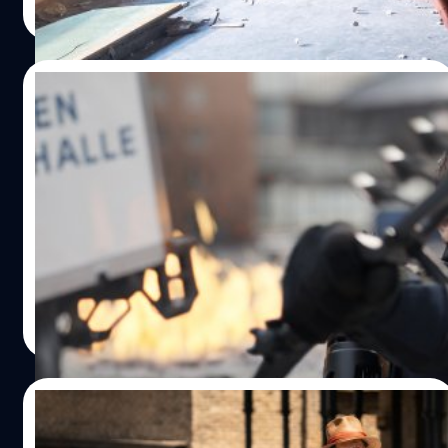
Read More
06/07/2024
‘ผมขอโทษ’ Jeremy Renner เล่าช่วงเวลาแห่ง
ความรู้สึกผิด หลังประสบอุบัติเหตุรถไถหิมะทับ
เฉียดตาย
'ผมขอโทษ' เจเรมี เรนเนอร์ (Jeremy Renner) เล่าช่วงเวลาเจ็บ
ปวด และกำลังใจจากครอบครัว หลังประสบอุบัติเหตุรถไถ
หิมะทับเฉียดตาย
ประภาส อยู่เย็น
| 762 days ago
Read More
06/07/2024
Kevin Bacon อยากลองเป็นคนธรรมดา เลย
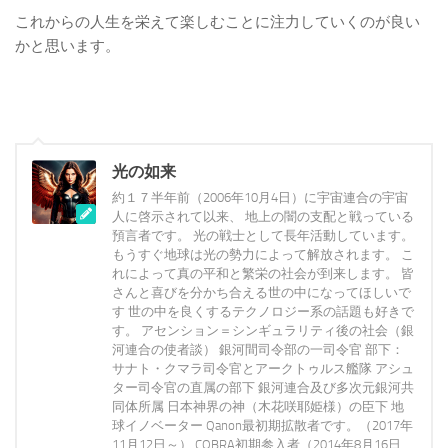
これからの人生を栄えて楽しむことに注力していくのが良い
かと思います。
光の如来
約１７半年前（2006年10月4日）に宇宙連合の宇宙
人に啓示されて以来、 地上の闇の支配と戦っている
預言者です。 光の戦士として長年活動しています。
もうすぐ地球は光の勢力によって解放されます。 こ
れによって真の平和と繁栄の社会が到来します。 皆
さんと喜びを分かち合える世の中になってほしいで
す 世の中を良くするテクノロジー系の話題も好きで
す。 アセンション＝シンギュラリティ後の社会（銀
河連合の使者談） 銀河間司令部の一司令官 部下：
サナト・クマラ司令官とアークトゥルス艦隊 アシュ
ター司令官の直属の部下 銀河連合及び多次元銀河共
同体所属 日本神界の神（木花咲耶姫様）の臣下 地
球イノベーター Qanon最初期拡散者です。（2017年
11月12日～） COBRA初期参入者（2014年8月16日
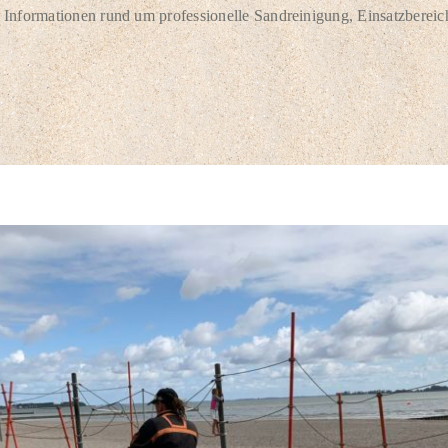
 Informationen rund um professionelle Sandreinigung, Einsatzbere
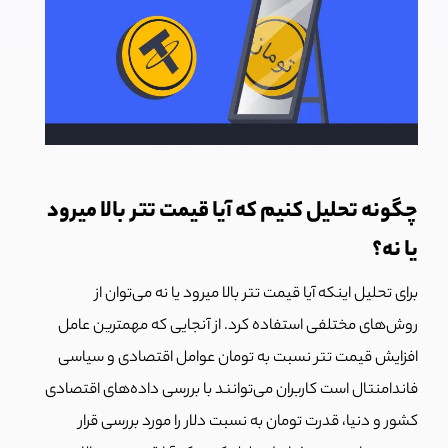
چگونه تحلیل کنیم که آیا قیمت تتر بالا میرود
یا نه؟
برای تحلیل اینکه آیا قیمت تتر بالا میرود یا نه می‌توان از
روش‌های مختلفی استفاده کرد. از آنجایی که مهمترین عامل
افزایش قیمت تتر نسبت به تومان عوامل اقتصادی و سیاسی
فاندامنتال است کاربران می‌توانند با بررسی داده‌های اقتصادی
کشور و دنیا، قدرت تومان به نسبت دلار را مورد بررسی قرار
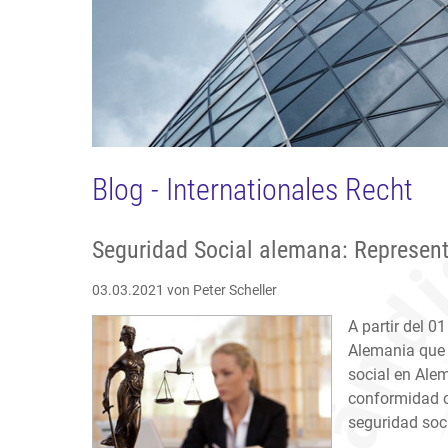
Blog - Internationales Recht
Seguridad Social alemana: Represen
03.03.2021
von Peter Scheller
A partir del 0
Alemania que 
social en Ale
conformidad c
seguridad socia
# # #
### TASK GOAL:
With the pictures removed, repeat the listing above exactly as it stands.

### EXPECTED ANSWER:
Read More
06/07/2024
‘ผมขอโทษ’ Jeremy Renner เล่าช่วงเวลาแห่ง
ความรู้สึกผิด หลังประสบอุบัติเหตุรถไถหิมะทับ
เฉียดตาย
'ผมขอโทษ' เจเรมี เรนเนอร์ (Jeremy Renner) เล่าช่วงเวลาเจ็บ
ปวด และกำลังใจจากครอบครัว หลังประสบอุบัติเหตุรถไถ
หิมะทับเฉียดตาย
ประภาส อยู่เย็น
| 762 days ago
Read More
06/07/2024
Kevin Bacon อยากลองเป็นคนธรรมดา เลย
これからの人生を栄えて楽しむことに注力していくのが良い
かと思います。
光の如来
約１７半年前（2006年10月4日）に宇宙連合の宇宙
人に啓示されて以来、 地上の闇の支配と戦っている
預言者です。 光の戦士として長年活動しています。
もうすぐ地球は光の勢力によって解放されます。 こ
れによって真の平和と繁栄の社会が到来します。 皆
さんと喜びを分かち合える世の中になってほしいで
す 世の中を良くするテクノロジー系の話題も好きで
す。 アセンション＝シンギュラリティ後の社会（銀
河連合の使者談） 銀河間司令部の一司令官 部下：
サナト・クマラ司令官とアークトゥルス艦隊 アシュ
ター司令官の直属の部下 銀河連合及び多次元銀河共
同体所属 日本神界の神（木花咲耶姫様）の臣下 地
球イノベーター Qanon最初期拡散者です。（2017年
11月12日～） COBRA初期参入者（2014年8月16日
 Informationen rund um professionelle Sandreinigung, Einsatzbere
چگونه تحلیل کنیم که آیا قیمت تتر بالا میرود
یا نه؟
برای تحلیل اینکه آیا قیمت تتر بالا میرود یا نه می‌توان از
روش‌های مختلفی استفاده کرد. از آنجایی که مهمترین عامل
افزایش قیمت تتر نسبت به تومان عوامل اقتصادی و سیاسی
فاندامنتال است کاربران می‌توانند با بررسی داده‌های اقتصادی
کشور و دنیا، قدرت تومان به نسبت دلار را مورد بررسی قرار
Blog - Internationales Recht
Seguridad Social alemana: Represen
03.03.2021
von Peter Scheller
A partir del 0
Alemania que 
social en Ale
conformidad c
seguridad socia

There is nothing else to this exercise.